Saxby Chambliss thinks America’s surveillance laws are sound and the agencies are following them well.
But Georgia’s senior senator will move a bill this week to beef up privacy and reporting standards in the Foreign Intelligence Surveillance Act.
You can thank Edward Snowden.
The infamous leaker of how the National Security Agency has gathered American phone and email data in its relentless pursuit of worldwide terror has provoked outrage in the public and forced Congress to react, while he himself is on the lam in Russia and branded a traitor by many.
The Senate’s civil libertarians, led by Sens. Ron Wyden, D-Ore., and Rand Paul, R-Ky., are trying to build support for a large-scale overhaul of FISA.
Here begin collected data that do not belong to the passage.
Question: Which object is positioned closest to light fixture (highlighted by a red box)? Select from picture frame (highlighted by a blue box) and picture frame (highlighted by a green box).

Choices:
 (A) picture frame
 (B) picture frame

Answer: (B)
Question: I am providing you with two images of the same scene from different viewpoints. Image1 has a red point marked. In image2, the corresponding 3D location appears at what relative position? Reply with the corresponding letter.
Meanwhile, Chambliss and California Democrat Dianne Feinstein, the leaders of the Senate Intelligence Committee, will put forth some tweaks, acknowledging the public’s desire to act but not poking holes in the intelligence apparatus they see as successful.
It likely will be a breeze in committee, though on the floor it will become a test of how much Snowden’s revelations have changed the Senate’s opinion on surveillance. The baseline is a December extension of FISA amendments that provoked a similar debate.
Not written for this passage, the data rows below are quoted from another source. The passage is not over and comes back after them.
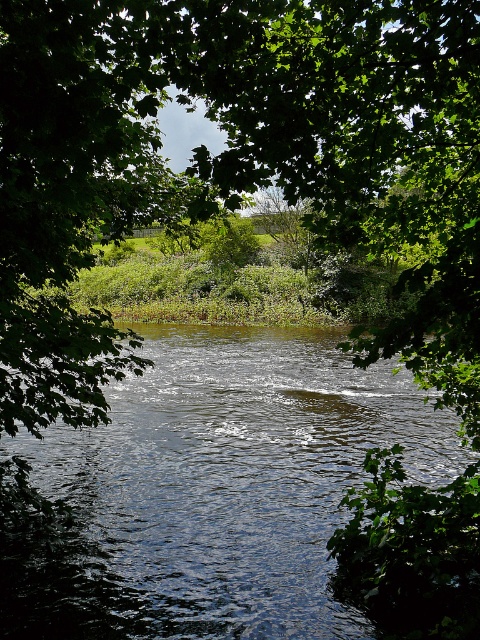
Question: Is the position of green leafy tree at center less distant than that of dark blue water at center?

Choices:
 (A) yes
 (B) no

Answer: (A)

Question: Which point appears closest to the camera in this image?

Choices:
 (A) (19, 317)
 (B) (288, 568)

Answer: (A)

Question: Is green leafy tree at center to the left of dark blue water at center from the viewer's perspective?

Choices:
 (A) yes
 (B) no

Answer: (A)

Question: Which of the following is the closest to the observer?

Choices:
 (A) green leafy tree at center
 (B) dark blue water at center

Answer: (A)

Question: Is green leafy tree at center below dark blue water at center?

Choices:
 (A) no
 (B) yes

Answer: (A)

Question: Which point appears closest to the camera in this image?

Choices:
 (A) (235, 556)
 (B) (269, 92)

Answer: (B)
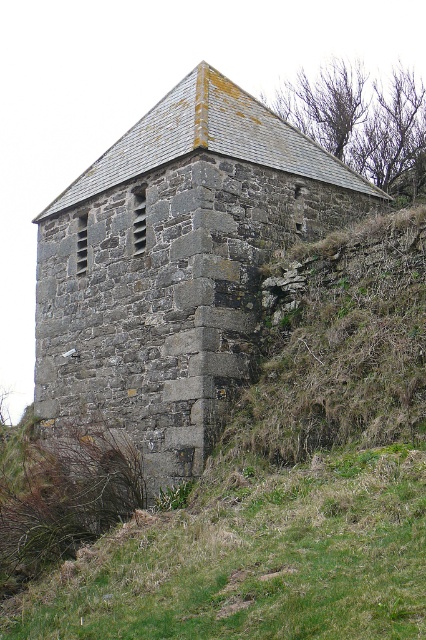
You are standing at the base of the gray stone tower at center and looking towards the green grassy at lower center. Which object is higher in elevation?

The gray stone tower at center is taller than the green grassy at lower center, so the tower is higher in elevation.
The Chambliss/Feinstein bill, as described by Feinstein in a rare public hearing of the Intelligence Committee last week, would limit who has access to Americans’ phone “metadata” – the record of incoming and outgoing calls.
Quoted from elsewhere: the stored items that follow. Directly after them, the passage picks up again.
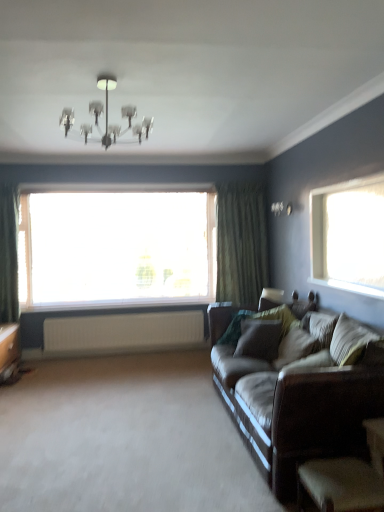
Question: Could you tell me if white ribbed radiator at lower center is turned towards brown leather couch at right?

Choices:
 (A) no
 (B) yes

Answer: (B)

Question: Would you say white ribbed radiator at lower center is outside brown leather couch at right?

Choices:
 (A) no
 (B) yes

Answer: (B)

Question: Does white ribbed radiator at lower center have a smaller size compared to brown leather couch at right?

Choices:
 (A) yes
 (B) no

Answer: (A)

Question: Is white ribbed radiator at lower center at the right side of brown leather couch at right?

Choices:
 (A) no
 (B) yes

Answer: (A)

Question: From the image's perspective, does white ribbed radiator at lower center appear higher than brown leather couch at right?

Choices:
 (A) no
 (B) yes

Answer: (A)

Question: Relative to green textured curtain at right, is metallic chandelier at upper center in front or behind?

Choices:
 (A) behind
 (B) front

Answer: (B)

Question: Does point (84, 138) appear closer or farther from the camera than point (231, 198)?

Choices:
 (A) closer
 (B) farther

Answer: (A)

Question: Is metallic chandelier at upper center inside or outside of green textured curtain at right?

Choices:
 (A) inside
 (B) outside

Answer: (B)

Question: From the image's perspective, is metallic chandelier at upper center located above or below green textured curtain at right?

Choices:
 (A) above
 (B) below

Answer: (A)

Question: Considering the relative positions of white ribbed radiator at lower center and white plastic window sill at center in the image provided, is white ribbed radiator at lower center to the left or to the right of white plastic window sill at center?

Choices:
 (A) right
 (B) left

Answer: (A)

Question: Considering the positions of white ribbed radiator at lower center and white plastic window sill at center in the image, is white ribbed radiator at lower center wider or thinner than white plastic window sill at center?

Choices:
 (A) wide
 (B) thin

Answer: (B)

Question: Is white ribbed radiator at lower center inside the boundaries of white plastic window sill at center, or outside?

Choices:
 (A) inside
 (B) outside

Answer: (B)

Question: Considering the positions of white ribbed radiator at lower center and white plastic window sill at center in the image, is white ribbed radiator at lower center taller or shorter than white plastic window sill at center?

Choices:
 (A) tall
 (B) short

Answer: (A)

Question: In the image, is white plastic window sill at center positioned in front of or behind white ribbed radiator at lower center?

Choices:
 (A) behind
 (B) front

Answer: (A)

Question: From a real-world perspective, is white plastic window sill at center physically located above or below white ribbed radiator at lower center?

Choices:
 (A) below
 (B) above

Answer: (B)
It also would require analysts to have “reasonable articulable suspicion” that a number is connected to terrorism before accessing the metadata database, and the bill would expressly prohibit listening to the calls without a warrant.
The Wyden bill, meanwhile, would prohibit any warrantless bulk collection of Americans' phone and email records. The government still could seek records for terror suspects, but would not have access to all that metadata.
It would also add an adversarial element to the secretive FISA courts, a “constitutional advocate” to spar with a government attorney before judges who critics claim are too quick to rubber stamp requests.
The Chambliss/Feinstein bill requires the administration to report all phone numbers it searches to the court. Also, statistics on the process would be made public: the number of searches, and the number of leads and warrants that result.
Thursday’s public hearing offered a chance for Chambliss and Feinstein to defend intelligence gatherers. The officials testifying – Director of National Intelligence James Clapper, NSA chief Gen. Keith Alexander and Deputy Attorney General James Cole – claimed the media have misled the public about their programs and said the Snowden revelations had been damaging to national security.
“I think the American people need to hear more about the damage these leaks, including the inaccurate stories, have caused not only our intelligence collection and ability to identify terrorists before they strike, but as well as vital foreign policy partnerships,” Chambliss said.
Chambliss asked Alexander to explain how phone metadata could have led authorities to one of the Sept. 11, 2001, hijackers.
“In my opinion, if we had that prior to 9/11 we would have known about the plot,” Alexander replied.
Wyden sharply questioned Alexander about whether the NSA has ever collected or planned to collect cell tower data to track Americans’ location. Alexander said NSA is not currently collecting that through its metadata program, but the full answer is classified.
That half-acknowledgement of an answer is another example of Snowden fallout, as secrets are more tenuous. In March, Wyden asked Clapper at an open hearing if the government was collecting any type of data at all on millions of Americans, knowing full well through his own classified briefings what the answer was.
Clapper replied: “No sir. Not wittingly.”
Snowden revealed the lie.
“For some, this has led to a lowering of trust in the intelligence community,” Clapper said Thursday. “And we do understand the concerns of the public.”